Die Menschen, denen wir hier begegnen, bewegen sich zwischen diesen beiden Polen. Da gibt es die einen, die Geschichten suchen, wie den Amerikaner John Miller, der an seinem 80. Geburtstag nach Innsbruck reist, um im Tiroler Landesarchiv das geheimnisvolle Manuskript seines Cousins zu studieren. Oder eben diesen Cousin selber, Max Schreiber, der im Jahr 1950 als junger Mann in ein kleines Tiroler Bergdorf kam, um einer Zeitungsnotiz nachzugehen: Fast 100 Jahre zuvor soll in dem Dorf eine Frau in ihrem Haus verbrannt sein – der Verdacht auf Mord liegt nahe, aber zugleich verschüttet. Schreibers Arbeit, ebenso wie die Millers, ist das Aufdecken des von der Lawine der Zeit Verschütteten.

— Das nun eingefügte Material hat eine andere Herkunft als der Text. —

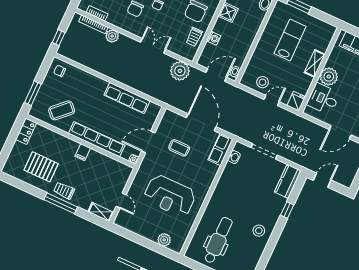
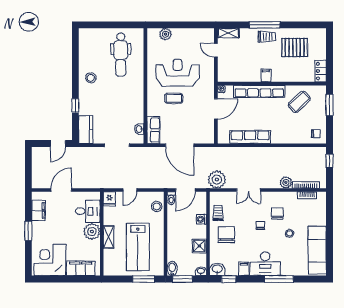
lab bench: (290, 40) -> (138, 247), width x1.36, depth x1.39
stool: (263, 82) -> (157, 206), moved
coffee table: (179, 148) -> (174, 98), moved

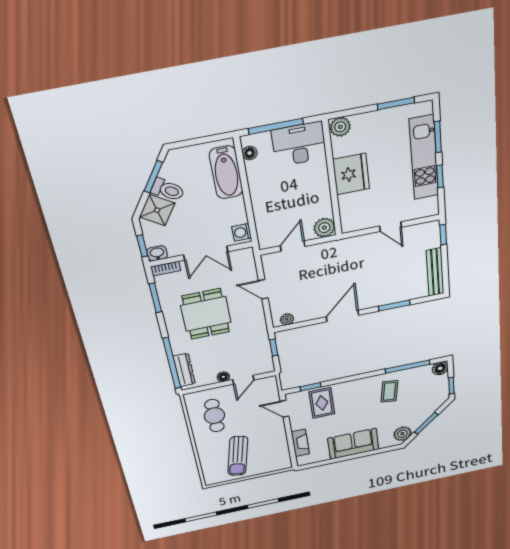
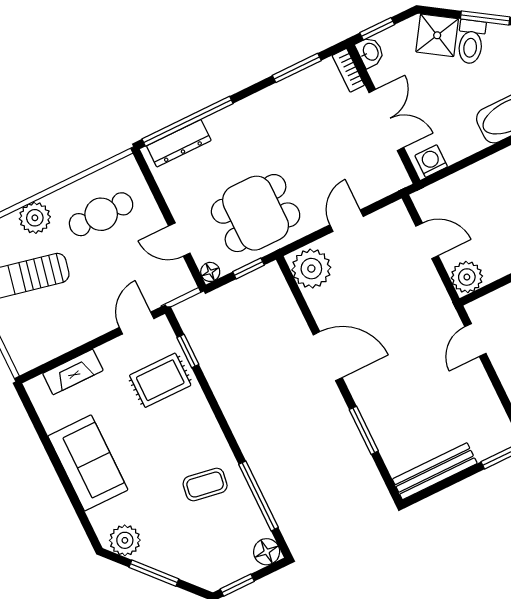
door: (390, 227) -> (475, 340), moved
double door: (206, 253) -> (386, 120), swing flipped
dining table: (206, 314) -> (256, 213), moved
plant: (287, 319) -> (311, 269), width x1.88, depth x1.88
floor lamp: (223, 377) -> (210, 272), moved
plant: (206, 447) -> (35, 218), added

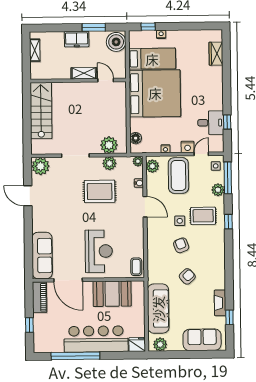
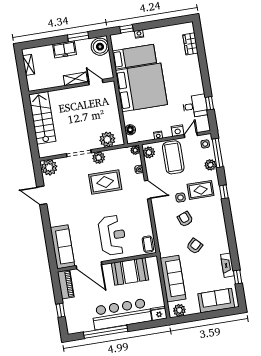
plant: (109, 163) -> (99, 158), moved

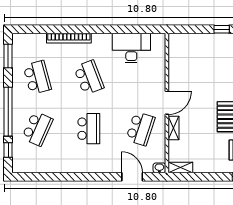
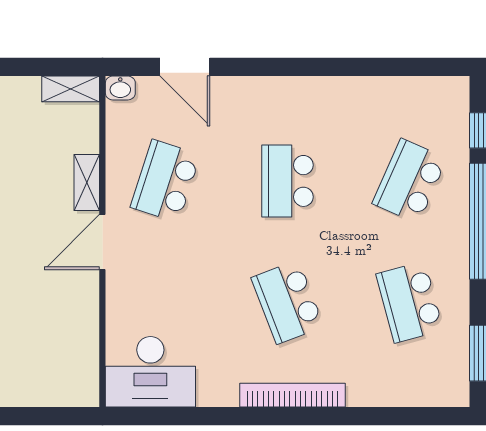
bookcase: (69, 38) -> (293, 395), moved
desk: (131, 48) -> (150, 372), moved

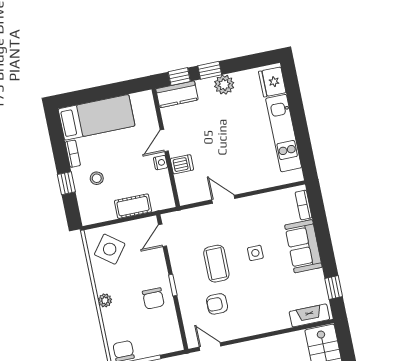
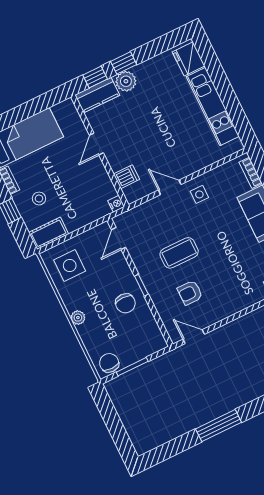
plant: (224, 85) -> (126, 81), moved
nightstand: (160, 163) -> (116, 204), moved
dishwasher: (182, 164) -> (127, 177), moved
cot: (133, 206) -> (49, 233), moved
side table: (110, 249) -> (70, 265), turned -37
side table: (255, 253) -> (199, 194), moved
coffee table: (216, 264) -> (179, 253), turned 90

Und dann gibt es noch diejenigen, die vor Geschichten wegrennen – und oft genug sind das eben ein und dieselben Figuren. Max Schreiber ist nach einem gigantischen Lawinenunglück im Winter 1951 spurlos verschwunden. Er selber stand unter Mordverdacht. Und auch Miller selber hat 50 Jahre später seine ganz eigenen Gründe für eine Flucht aus den USA in die Alpen.

Sich einander nah und doch verschieden sind beide Protagonisten. Beide sind Fremde, an der Vergangenheit, will es scheinen, zuweilen mehr interessiert als an ihrem eigenen Leben. Der eine jedoch ist in eine unglückliche Liebe verstrickt, der andere trauert seiner verstorbenen Frau hinterher und wird dabei von seinen inneren Dämonen verfolgt. In dem namenlosen Alpendorf merkt Miller schnell, dass er ein Eindringling ist. Ein Städter, „ein Studierter“, der Fremde „in den viel zu feinen Schuhen, mit dem viel zu neuen Mantel, den beiden Koffern in der Hand.“ Und doch lässt er sich von seiner Spurensuche nicht abbringen, ebenso wenig wie Schreiber es zuvor getan hat.

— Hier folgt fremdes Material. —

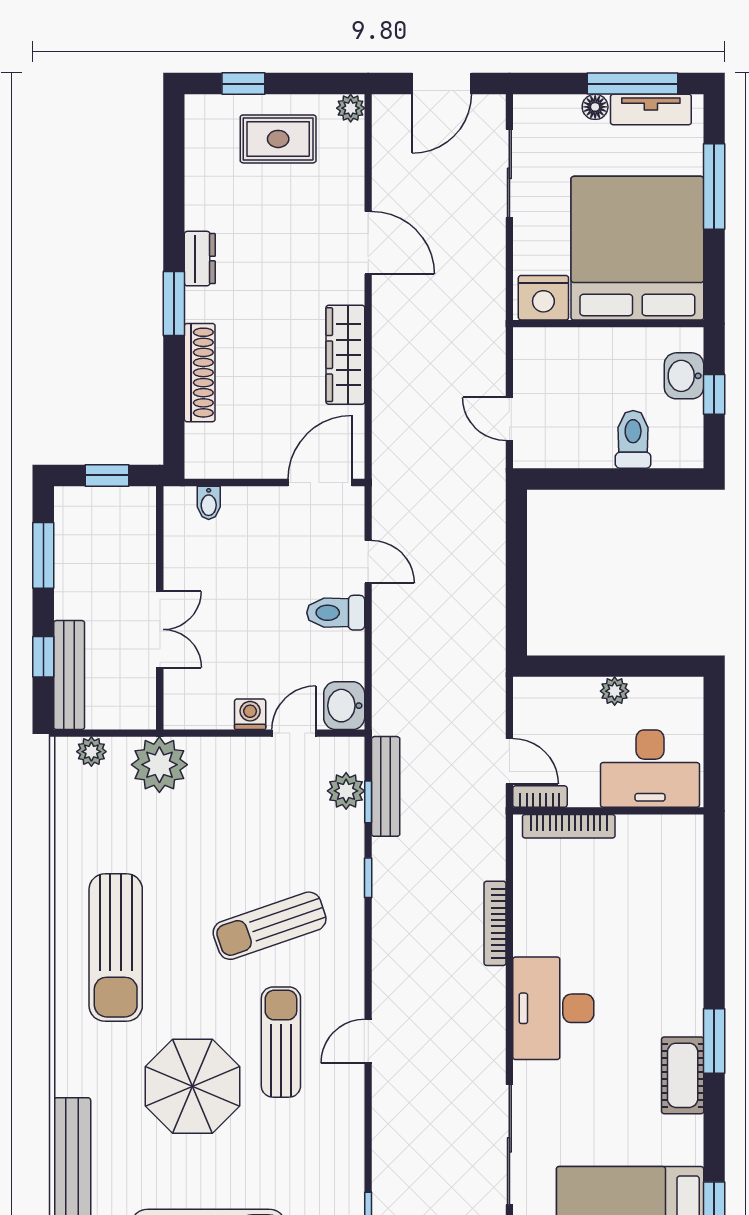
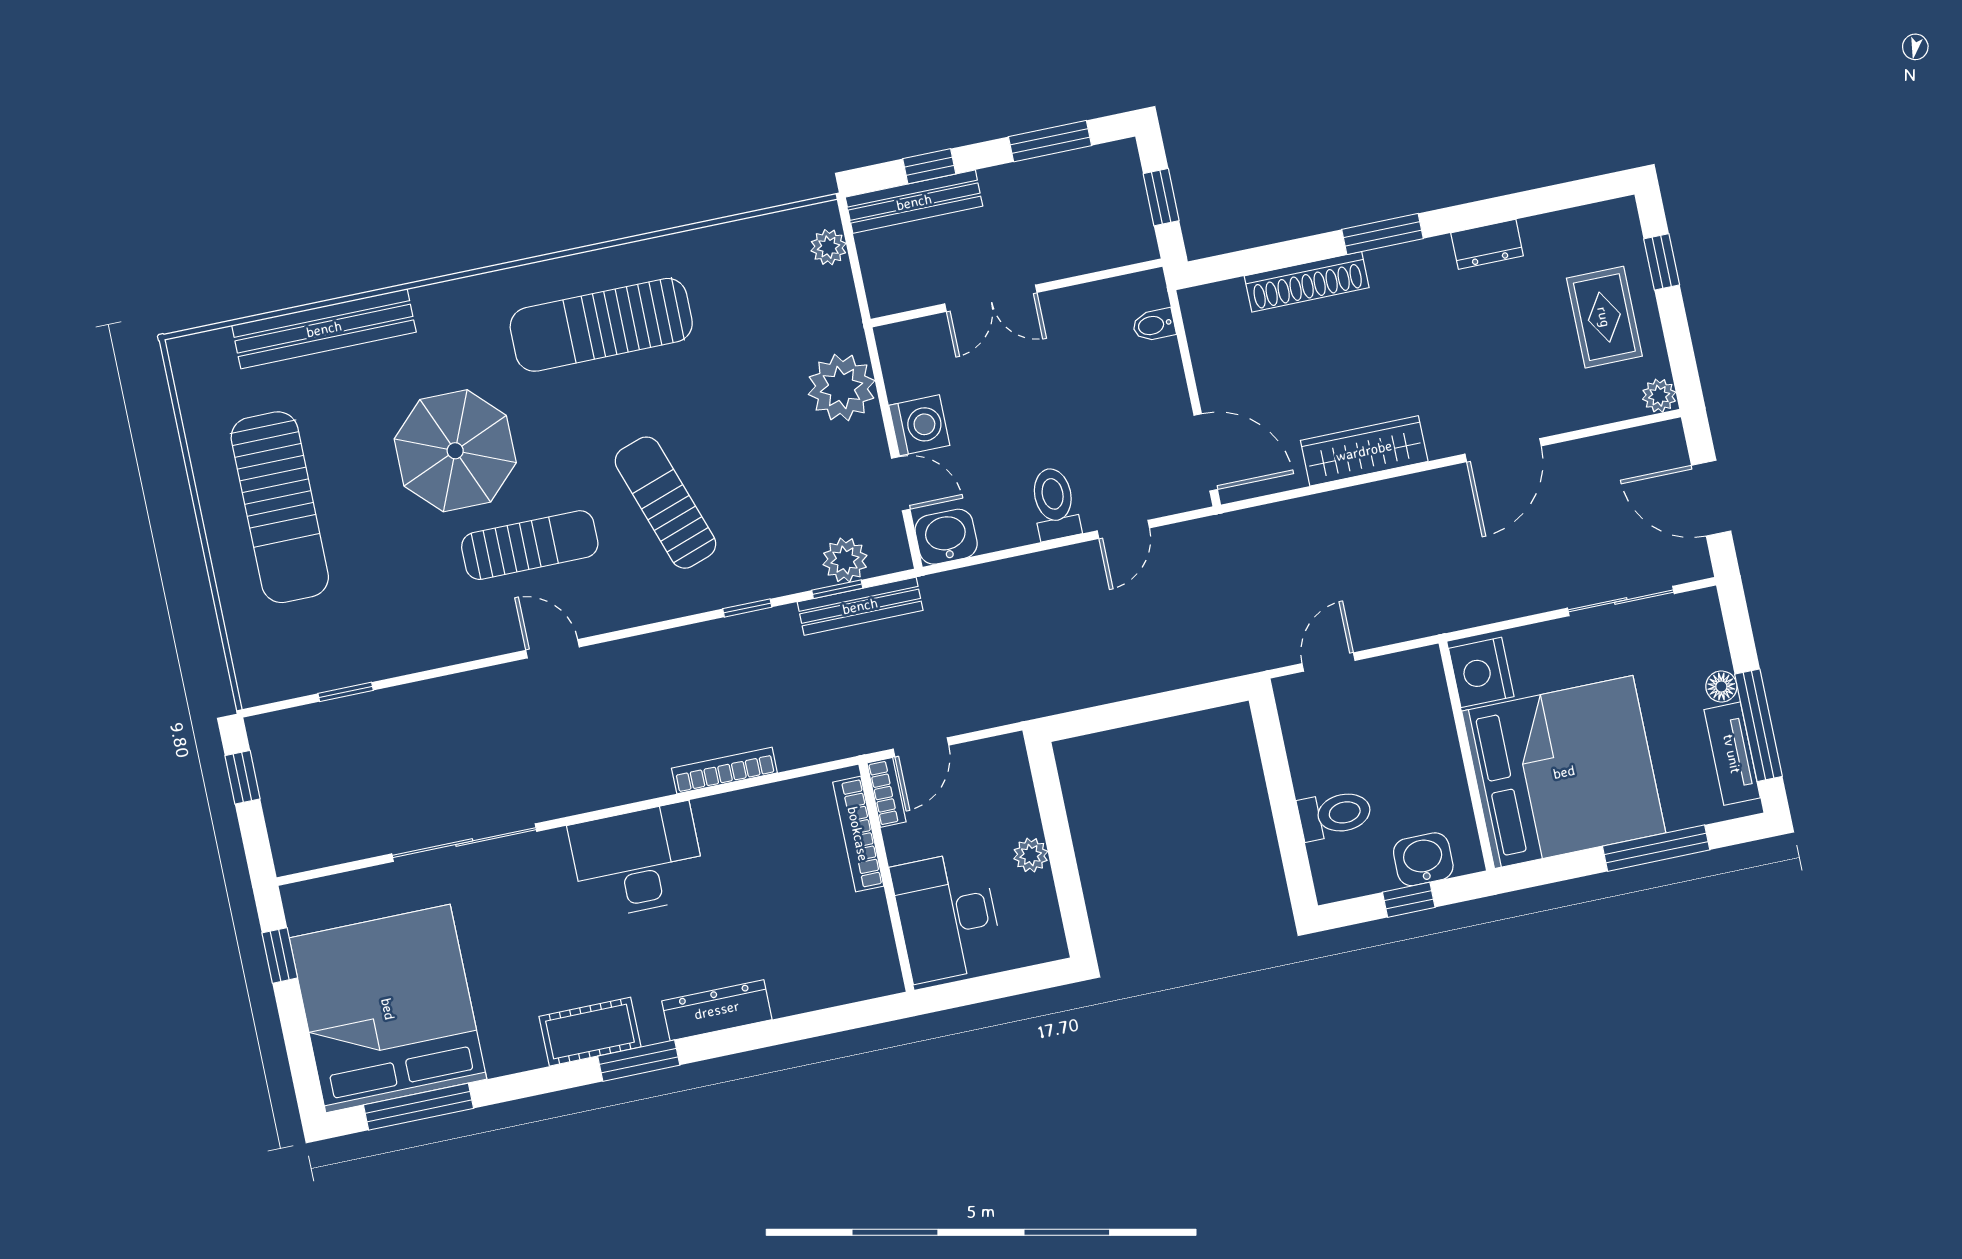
dresser: (200, 259) -> (1487, 244), moved
washing machine: (250, 714) -> (919, 425), width x1.38, depth x1.38
plant: (159, 765) -> (841, 387), moved
dresser: (687, 970) -> (717, 1010), added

Bei dessen Manuskript handelt es sich um einen Roman, der immer mehr zu einem Tagebuch wird, das dann Gedanken und Betrachtungen Platz macht und die Ängste – Unsicherheit, Eifersucht – seines Verfassers ausdrückt.

Es ist also alles vorhanden, um Jägers ersten Roman zu einem guten zu machen: die Geschichte einer zarten, doch unmöglichen Liebe, ein Rivale, Geschichten von Mord und Naturkatapsophen, alte Manuskripte, eine dunkle Vergangenheit und die archaische Atmospähre eines Tiroler Bergdorfes zu einer Zeit, als Touristen dort noch eine Seltenheit waren. Das Dorf: „hingeduckt an die schützenden Hänge, hatte es sich den Bergen über Generationen in die steinernen Leiber gefressen. Häuser, die an den Ufern der Kiesstraße wuchsen und die Menschen den fernen Augen der Straße entzogen.“ Nicht zuletzt gibt es da ein Rätsel, das den gesamten Plot durchzieht: Warum nimmt nun, 50 Jahre nach dem, was in dem kleinen Dorf geschah, ein alter Mann den weiten Weg aus Amerika auf sich, um die alten Geschichten wieder aufleben zu lassen? Noch dazu lesend, dem idealen Leser gleich, der sich mit jedem Satz, jeder Seite weiter in der Zeit zurückbegibt und vor seinem eigenen Leben flüchtet.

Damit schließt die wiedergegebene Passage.